:: DOCUMENT PASSAGE

It was sunny finally last week and we even managed a few games of footy, an evening outside on the field without fear of rain, snow, or hail. For sure it didn’t last, my phone even pinged a severe weather warning, so we’ll take heed and keep a googly eye out.
Still, we took advantage of Friday’s shorts weather to have some food in Pittsburgh’s Strip District. It’s quite a place, with lots of new buildings, it was buzzing with people and the queue at Wholey’s the Fish Market stretched around the block. During Lent, churches, restaurants, and markets put on Fish Friday dinners, not quite British fish n’ chips, but nice enough if you close your eyes and add some salt and malt vinegar.
Jumping back for a moment, official notifications aren’t as common in the UK but here we seem to get so many phone messages, so-called “Amber Alerts” from the police, the weather service, other local government services informing us about all types of possible emergencies, including hurricanes, missing children, flash floods and occasionally armed gun nuts or escaped felons.

::::

▶ **TASK DIRECTIONS**:
Answer these questions about the Pittsburgh text, one line each:
(a) What game did they manage to play on the field last week?
(b) Whose queue stretched around the block in the Strip District?
(c) What are the phone messages from the police and the weather service called?

:: PROVIDED DATA

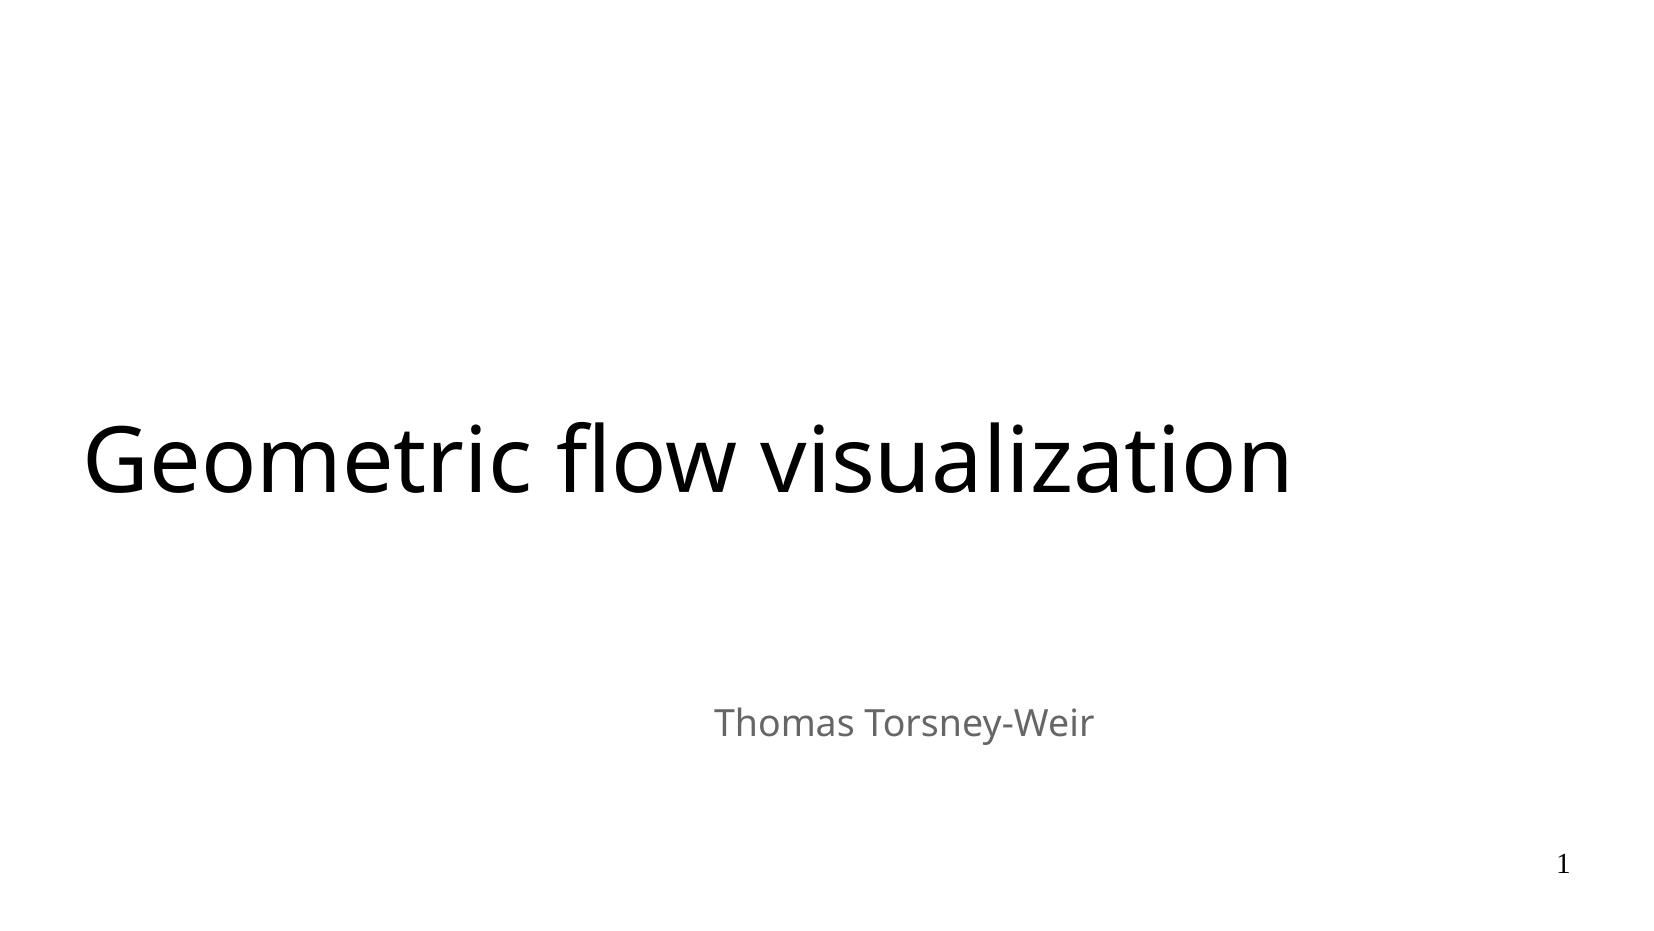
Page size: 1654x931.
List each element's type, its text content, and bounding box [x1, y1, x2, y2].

text_box Thomas Torsney-Weir [699, 689, 1570, 751]
title Geometric flow visualization [82, 379, 1571, 535]
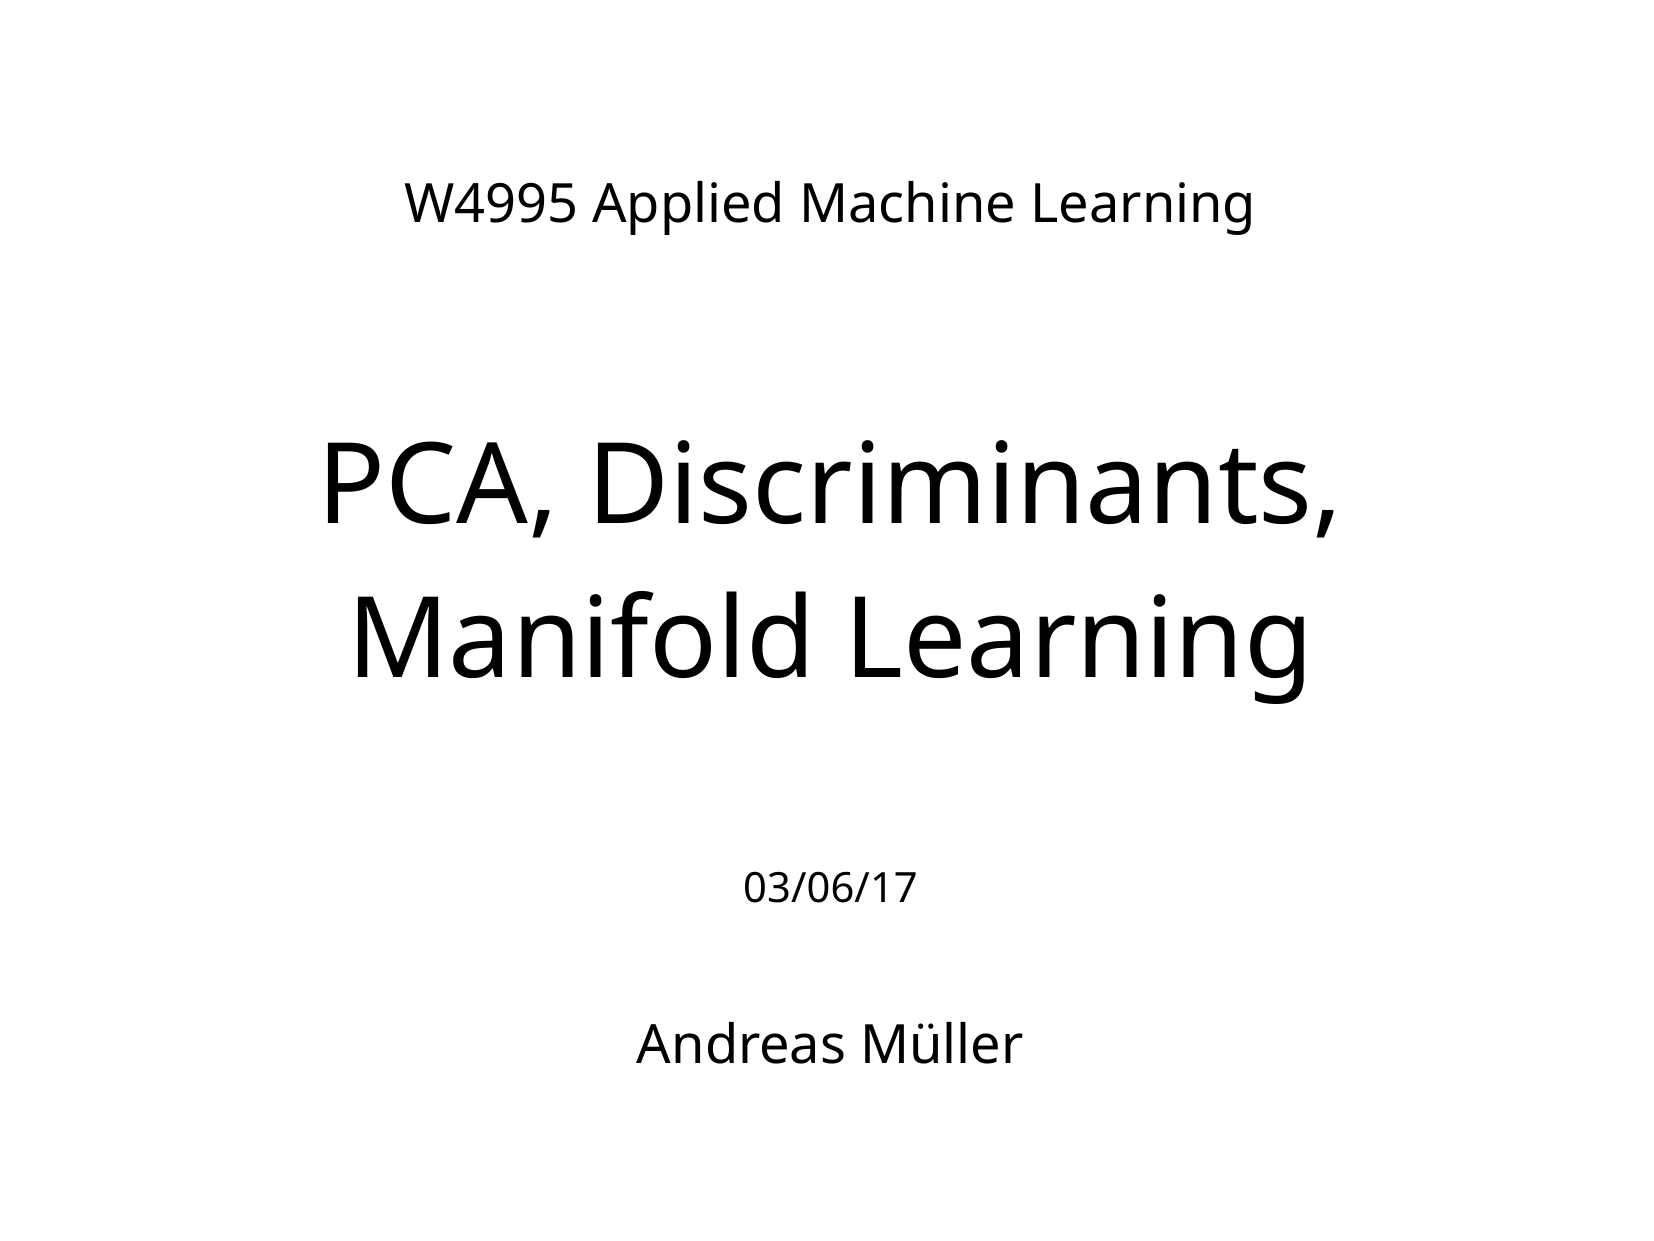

::::

▶ **EXERCISE OUTPUT**:
(a) Footy
(b) Wholey's the Fish Market
(c) Amber Alerts